Output the listing word for word, minus pictures.

> [Records provided]
>>>>>

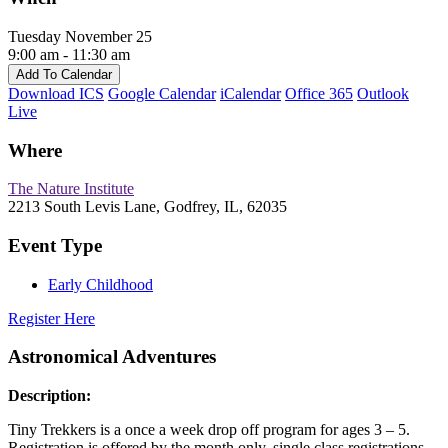
Tuesday November 25
9:00 am - 11:30 am
Add To Calendar
Download ICS
Google Calendar
iCalendar
Office 365
Outlook
Live
Where
The Nature Institute
2213 South Levis Lane, Godfrey, IL, 62035
Event Type
Early Childhood
Register Here
Astronomical Adventures
Description:
Tiny Trekkers is a once a week drop off program for ages 3 – 5.
Registration is offered by the month only, single class registrations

<<<<<

> [Answer box]
Tuesday November 25
9:00 am - 11:30 am
Add To Calendar
Download ICS
Google Calendar
iCalendar
Office 365
Outlook
Live
Where
The Nature Institute
2213 South Levis Lane, Godfrey, IL, 62035
Event Type
Early Childhood
Register Here
Astronomical Adventures
Description:
Tiny Trekkers is a once a week drop off program for ages 3 – 5.
Registration is offered by the month only, single class registrations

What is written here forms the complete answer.